According to Specsavers, your eyes can become sunburned (yes, really). This is more likely if you’re surrounded by bright or white surfaces, like concrete or sand.

The condition, also known as photokeratitis, can result in red, itchy eyes. Other symptoms include blurred vision and a “gritty” feeling.

Experts advise against rubbing your eyes when you experience this, as it may worsen the condition. Instead, leave the sun ASAP.

4. You have a fast heartbeat or sped-up breathing

Everything from the sun’s radiation to your natural water loss can make the heat tough on your heart, Harvard says.

Sped-up breathing and an accelerated heartbeat can be sure-fire signs you need to get out of the sun ASAP, as they can signal severe heat illness.

The NHS advises calling 999 immediately if you’re experiencing this particular side effect.

5. You’ve got a headache

Some people with a condition called photophobia will find that almost any exposure to bright rays will cause a headache, and it can even be a trigger for migraine sufferers.

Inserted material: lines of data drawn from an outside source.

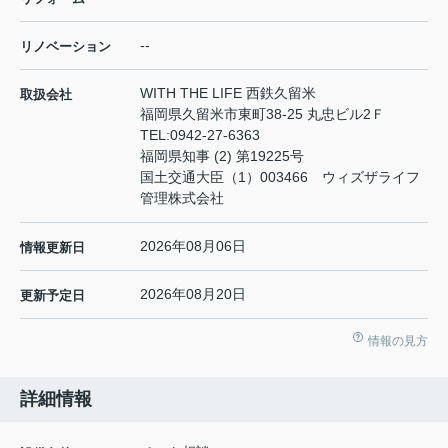
--
リノベーション
WITH THE LIFE 西鉄久留米
取扱会社
福岡県久留米市東町38-25 丸忠ビル2Ｆ
TEL:
0942-27-6363
福岡県知事 (2) 第19225号
国土交通大臣（1）003466 ウィズザライフ
管理株式会社
2026年08月06日
情報更新日
2026年08月20日
更新予定日
情報の見方
詳細情報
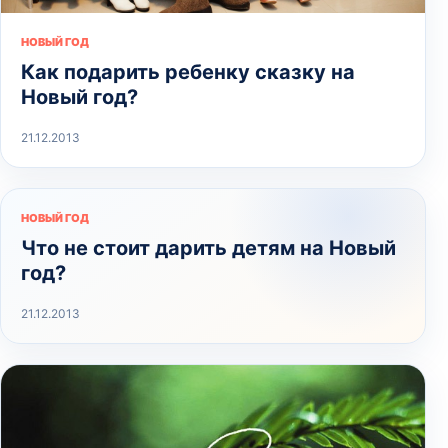
НОВЫЙ ГОД
Как подарить ребенку сказку на
Новый год?
21.12.2013
НОВЫЙ ГОД
Что не стоит дарить детям на Новый
год?
21.12.2013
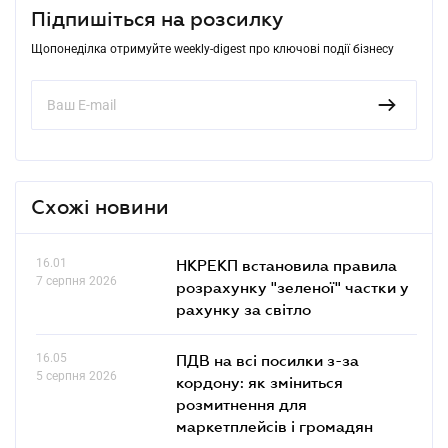
Підпишіться на розсилку
Щопонеділка отримуйте weekly-digest про ключові події бізнесу
Схожі новини
16.01
НКРЕКП встановила правила
7 серпня 2026
розрахунку "зеленої" частки у
рахунку за світло
16.05
ПДВ на всі посилки з-за
5 серпня 2026
кордону: як зміниться
розмитнення для
маркетплейсів і громадян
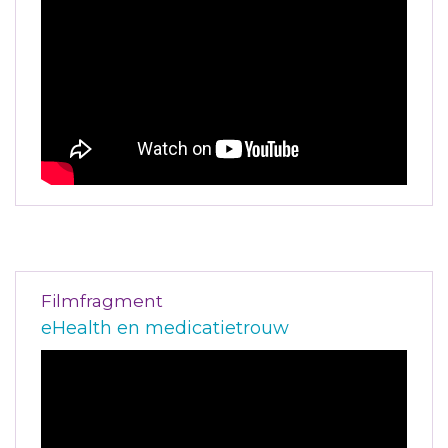
Filmfragment
eHealth en medicatietrouw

But even if your headache is mild, it could be a sign you’ve soaked up too many rays, Healthline says.

Pulsating temples can be a sign of dehydration, heat exhaustion, and even dangerous heat stroke – so be careful not to immediately chalk your aching cranium down to those loud kids in the paddling pool.

6. You’re nauseous, or throwing up

It’s a very serious sign if the sun is making you feel nauseous or making you vomit, says The Mayo Clinic. The issue usually results from massive water and nutrient loss.

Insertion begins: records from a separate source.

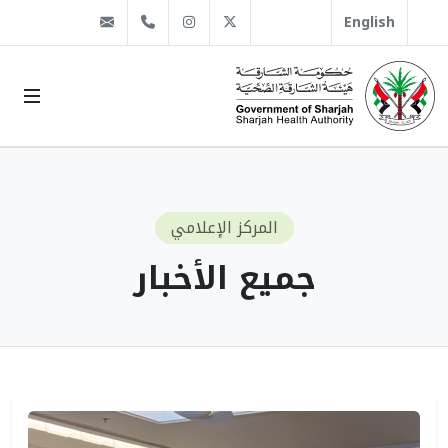
@sha.gov.ae
Instagram
1666 509 6 971+
Twitter
English
المركز الإعلامي
جميع الأخبار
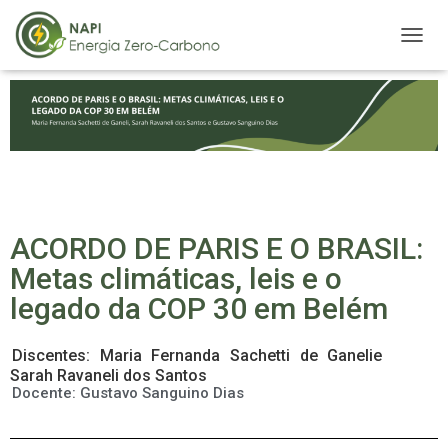
A
L
T
E
R
N
A
R
N
A
ACORDO DE PARIS E O BRASIL:
V
E
Metas climáticas, leis e o
G
A
legado da COP 30 em Belém
Ç
Ã
Discentes: Maria Fernanda Sachetti de Ganelie
O
Sarah Ravaneli dos Santos
Docente: Gustavo Sanguino Dias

It can be a sign of dangerous sun stroke, so it’s no wonder the NHS recommends calling 999 if the sufferer is still feeling ill after 30 minutes.

7. You’re very thirsty

Yes, lots of us like to reach for a crisp, cool lager the second the weather gets above 20°C. But if you’re feeling incredibly, unquenchably thirsty, it could well be a sign of dehydration.

In this case, you’ll want to get some liquids down you and seek the shade as soon as possible, as dehydration can cause serious side effects.

8. You’re peeing less

Speaking of which, water loss can also affect your bathroom habits. If your urine is very dark or if you’re barely going at all, it could be yet another sign of dehydration.

9. Your lips are dry

Parched lips aren’t just annoying. They can also signal that you really need to drink some water, according to the NHS.

Your eyes, lips, and the inside of your mouth can also dry out in the heat, so make sure to stay hydrated throughout the day to prevent any excess dryness.

10. Your skin feels hot and looks inflamed

Some sun worshippers may get a heat rash (small, raised spots with a prickly feeling), which is uncomfortable but usually harmless.

But the NHS says if your skin feels hot to the touch and turns red without sweating, you need to call 999 at once, as these can be symptoms of heat stroke.

To prevent these issues, experts say you should wear a broad-rimmed hat in the sun, apply SPF every day, stay hydrated, wear light clothing, don’t skimp on your hydration, and try to stay indoors during the sunniest parts of the day (usually between 10am and 4pm).

But if they’ve already happened, consult your doctor if you’re struggling – and (it bears repeating), contact 999 immediately if you suspect heatstroke.